Barn Owl and American Barn Owl - Tyto alba - 'Thistle'  & 'Barney'


Thistle is our youngster, and is learning to fly to strangers.  He is becoming well bonded, both to the place (his home range or 'hunting' territory) and to Rod, his trainer.  He has become one of the stars this season.


Barney joined our team in March 2010 and provides many amusing moments. Barney is flown in out outdoor display daily, and is one of our most popular birds with a BIG personality!

American barn owls are larger and darker in colour than our British species, and are becoming very popular in owl collections in the UK today.

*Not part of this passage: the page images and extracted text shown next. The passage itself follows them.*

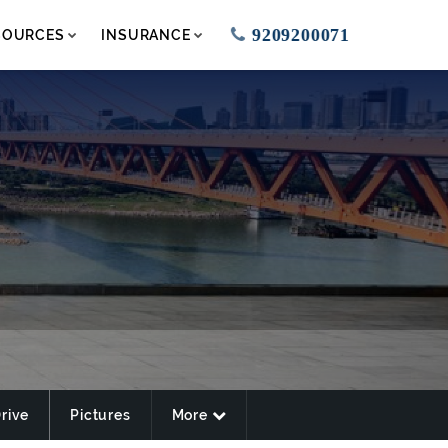
9209200071
SOURCES
INSURANCE
Drive
Pictures
More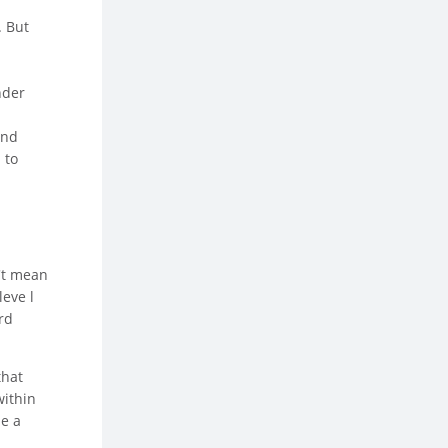
. But
nder
and
 to
n't mean
leve l
rd
that
within
be a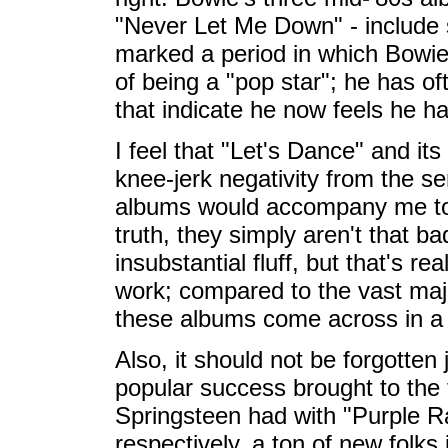
"Never Let Me Down" - include 
marked a period in which Bowie 
of being a "pop star"; he has o
that indicate he now feels he ha
I feel that "Let's Dance" and i
knee-jerk negativity from the s
albums would accompany me to t
truth, they simply aren't that b
insubstantial fluff, but that's r
work; compared to the vast majo
these albums come across in a 
Also, it should not be forgotte
popular success brought to the 
Springsteen had with "Purple R
respectively, a ton of new folks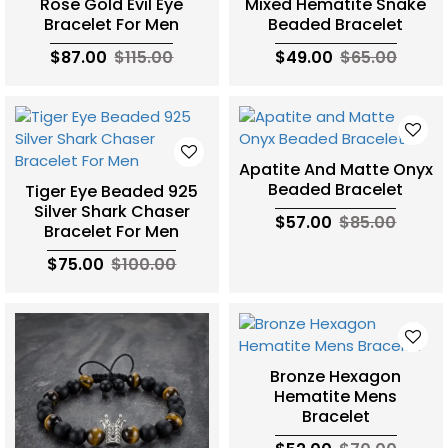
Rose Gold Evil Eye
Mixed Hematite Snake
Bracelet For Men
Beaded Bracelet
$87.00
$115.00
$49.00
$65.00
Apatite And Matte Onyx
Beaded Bracelet
Tiger Eye Beaded 925
Silver Shark Chaser
$57.00
$85.00
Bracelet For Men
$75.00
$100.00
Bronze Hexagon
Hematite Mens
Bracelet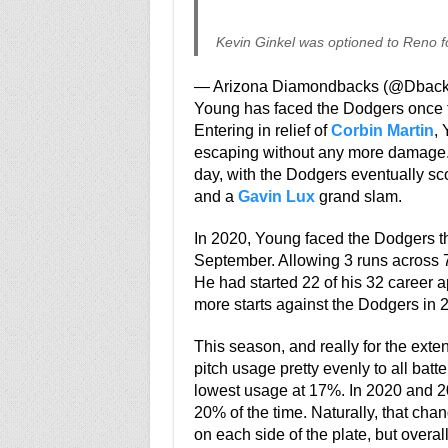
Kevin Ginkel was optioned to Reno fo
— Arizona Diamondbacks (@Dbac
Young has faced the Dodgers once th
Entering in relief of
Corbin Martin
, 
escaping without any more damage.
day, with the Dodgers eventually sco
and a
Gavin Lux
grand slam.
In 2020, Young faced the Dodgers thr
September. Allowing 3 runs across 7 
He had started 22 of his 32 career 
more starts against the Dodgers in 
This season, and really for the exten
pitch usage pretty evenly to all batt
lowest usage at 17%. In 2020 and 20
20% of the time. Naturally, that c
on each side of the plate, but overa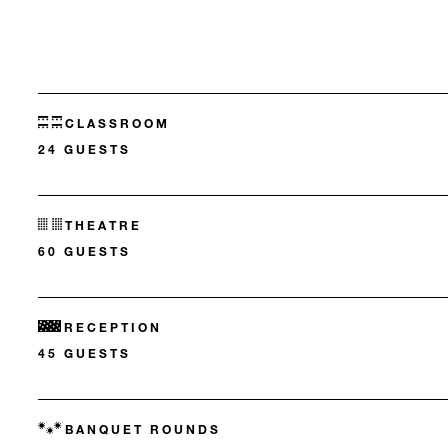
CLASSROOM
24 GUESTS
THEATRE
60 GUESTS
RECEPTION
45 GUESTS
BANQUET ROUNDS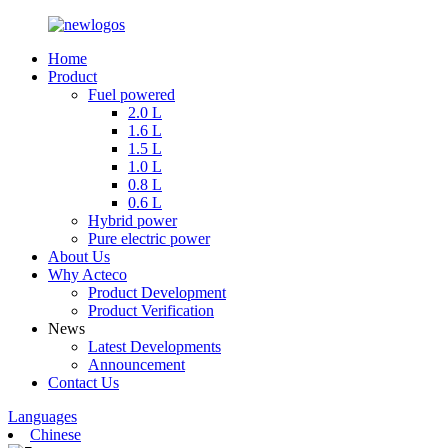
Home
Product
Fuel powered
2.0 L
1.6 L
1.5 L
1.0 L
0.8 L
0.6 L
Hybrid power
Pure electric power
About Us
Why Acteco
Product Development
Product Verification
News
Latest Developments
Announcement
Contact Us
Languages
Chinese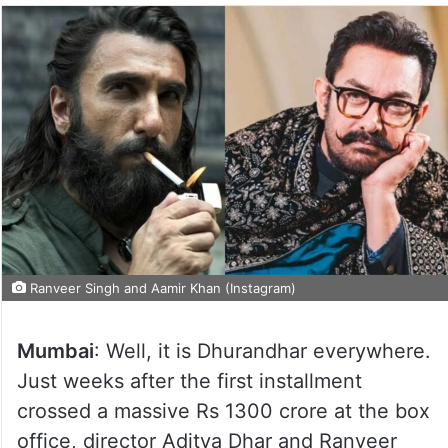
Ranveer Singh and Aamir Khan (Instagram)
Mumbai
: Well, it is Dhurandhar everywhere.
Just weeks after the first installment
crossed a massive Rs 1300 crore at the box
office, director Aditya Dhar and Ranveer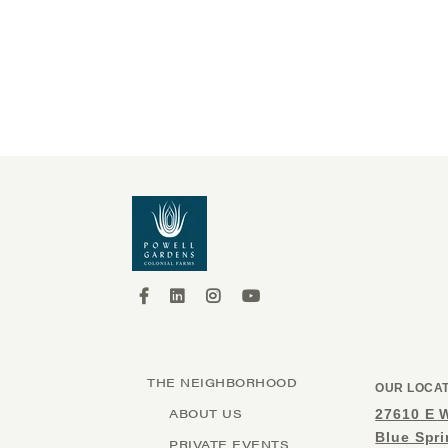
THE NEIGHBORHOOD
OUR LOCA
ABOUT US
27610 E 
Blue Spr
PRIVATE EVENTS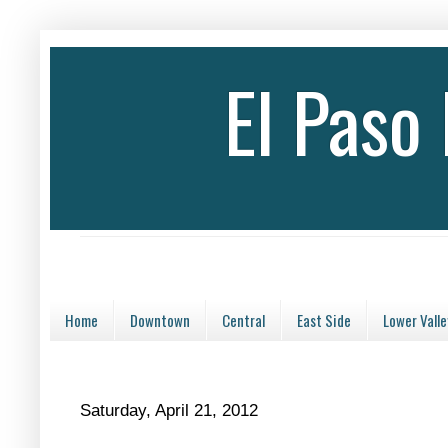
El Paso
Home
Downtown
Central
East Side
Lower Valle
Saturday, April 21, 2012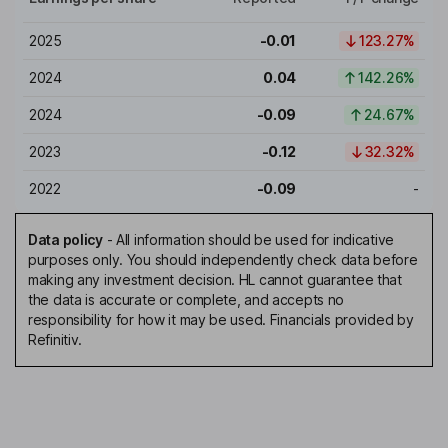
2025
-0.01
123.27%
2024
0.04
142.26%
2024
-0.09
24.67%
2023
-0.12
32.32%
2022
-0.09
-
Data policy
-
All information should be used for indicative
purposes only. You should independently check data before
making any investment decision. HL cannot guarantee that
the data is accurate or complete, and accepts no
responsibility for how it may be used. Financials provided by
Refinitiv.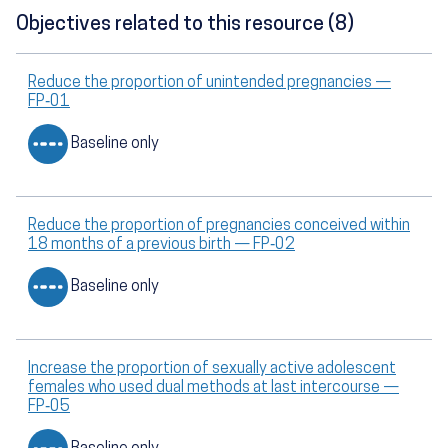
Objectives related to this resource (8)
Reduce the proportion of unintended pregnancies —
FP‑01
Baseline only
Reduce the proportion of pregnancies conceived within
18 months of a previous birth — FP‑02
Baseline only
Increase the proportion of sexually active adolescent
females who used dual methods at last intercourse —
FP‑05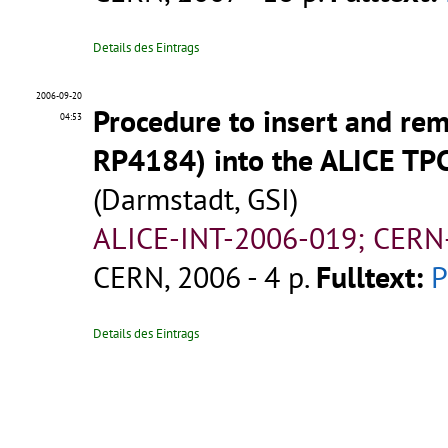
Details des Eintrags
2006-09-20
Procedure to insert and re
04:53
RP4184) into the ALICE TPC
(Darmstadt, GSI)
ALICE-INT-2006-019; CERN
CERN, 2006 - 4 p.
Fulltext:
Details des Eintrags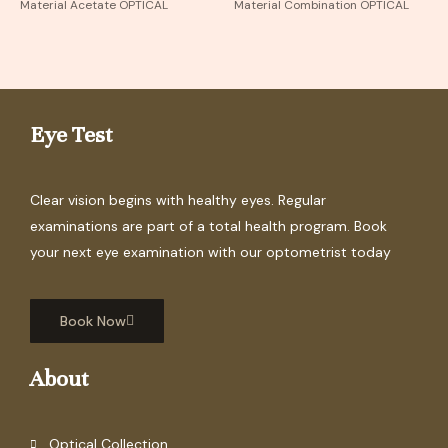
Material Acetate OPTICAL
Material Combination OPTICAL
Eye Test
Clear vision begins with healthy eyes. Regular
examinations are part of a total health program. Book
your next eye examination with our optometrist today
Book Now
About
Optical Collection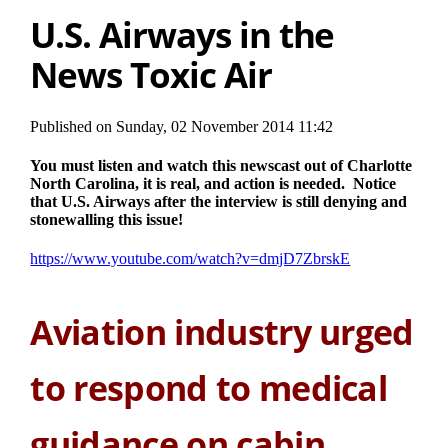
U.S. Airways in the
News Toxic Air
Published on Sunday, 02 November 2014 11:42
You must listen and watch this newscast out of Charlotte
North Carolina, it is real, and action is needed. Notice
that U.S. Airways after the interview is still denying and
stonewalling this issue!
https://www.youtube.com/watch?v=dmjD7ZbrskE
Aviation industry urged
to respond to medical
guidance on cabin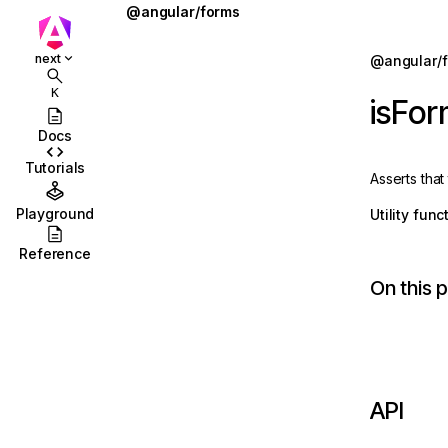
@angular/forms
AbstractControl
Jump to details
next
@angular/
ions
AbstractControlDirective
K
isFo
ions/browser
AbstractControlOptions
Docs
ions/browser/testing
AbstractFormDirective
Tutorials
Asserts that
ccordion
AbstractFormGroupDirective
Playground
Utility fun
combobox
AsyncValidator
Reference
id
AsyncValidatorFn
On this 
stbox
CheckboxControlValueAccessor
enu
CheckboxRequiredValidator
abs
COMPOSITION_BUFFER_MODE
API
olbar
ControlConfig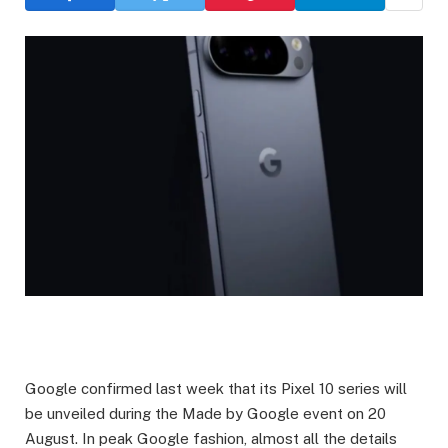
Google confirmed last week that its Pixel 10 series will
be unveiled during the Made by Google event on 20
August. In peak Google fashion, almost all the details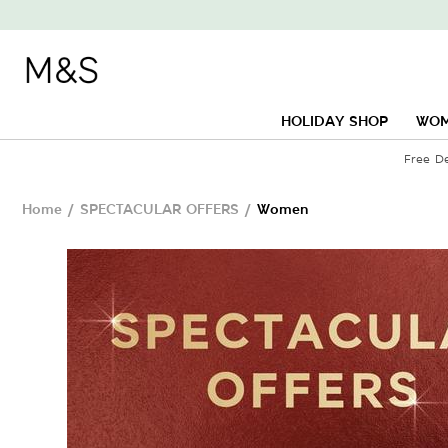
HOLIDAY SHOP
WO
Free D
Home
/
SPECTACULAR OFFERS
/
Women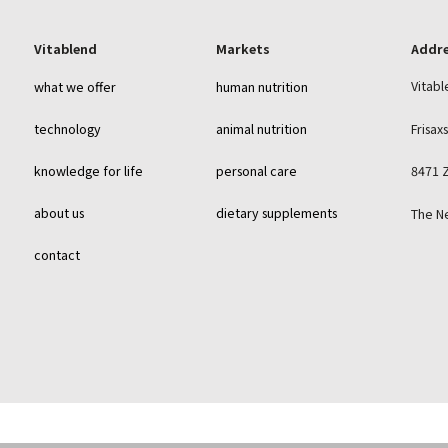
Vitablend
Markets
Addr
Vitabl
what we offer
human nutrition
Frisax
technology
animal nutrition
knowledge for life
personal care
8471 
about us
dietary supplements
The N
contact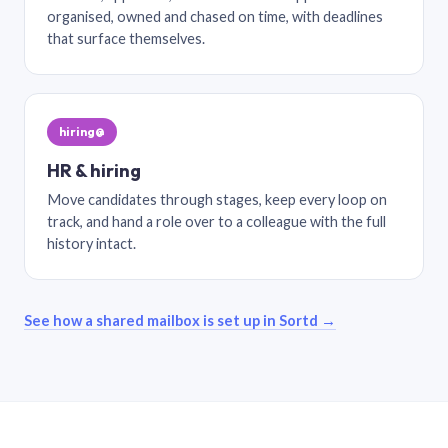
organised, owned and chased on time, with deadlines
that surface themselves.
hiring@
HR & hiring
Move candidates through stages, keep every loop on
track, and hand a role over to a colleague with the full
history intact.
See how a shared mailbox is set up in Sortd →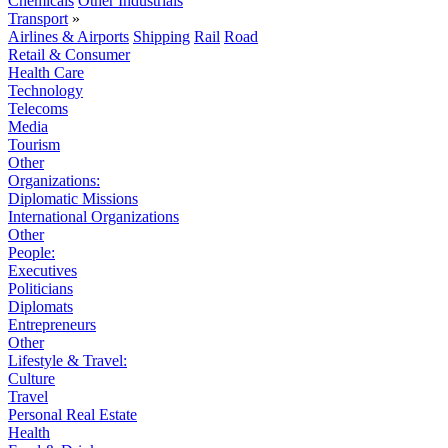
Chemicals
Other Industrials
Transport
»
Airlines & Airports
Shipping
Rail
Road
Retail & Consumer
Health Care
Technology
Telecoms
Media
Tourism
Other
Organizations:
Diplomatic Missions
International Organizations
Other
People:
Executives
Politicians
Diplomats
Entrepreneurs
Other
Lifestyle & Travel:
Culture
Travel
Personal Real Estate
Health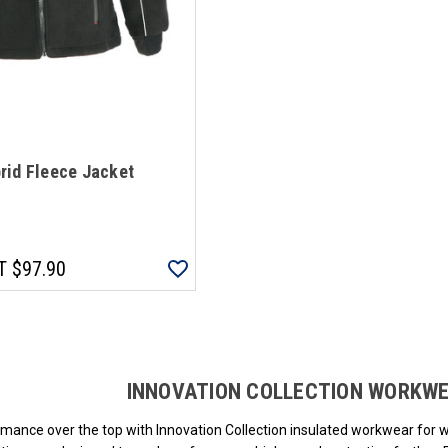
rid Fleece Jacket
T
$97.90
Loads more products. Screen reader will announce once products are loa
INNOVATION COLLECTION WORKW
mance over the top with Innovation Collection insulated workwear for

Barn owls are well documented and one of the best known species, found throughout the world except the cold Arctic north and Antarctica.

They feed mainly on short tailed voles, especially at breeding time, and may have 4-6 young tucked away in a safe nest in a barn or building. They hunt by quartering the ground, or riding fence posts along a field edge, their long wings designed for open field flight, often with shallow wingbeats rather like a butterfly! Beautiful birds to watch.

They depend largely on their hearing in hunting and may hear a vole within the roots of the grass up to 200m away. When not hunting, a flap of skin, called an operculum, closes to keep out the sound!

We have barn owls visiting our farm, occasionally in the trees around the walled garden, and now and again in the barn itself. They are reasonably common around Exmoor, and have even been recorded nesting over Exford, at an altitude of 1200ft. Our small tussocky fields with plenty of hedgerow and rivers is ideal for them, with plenty of old buildings to nest in, and a good population of voles.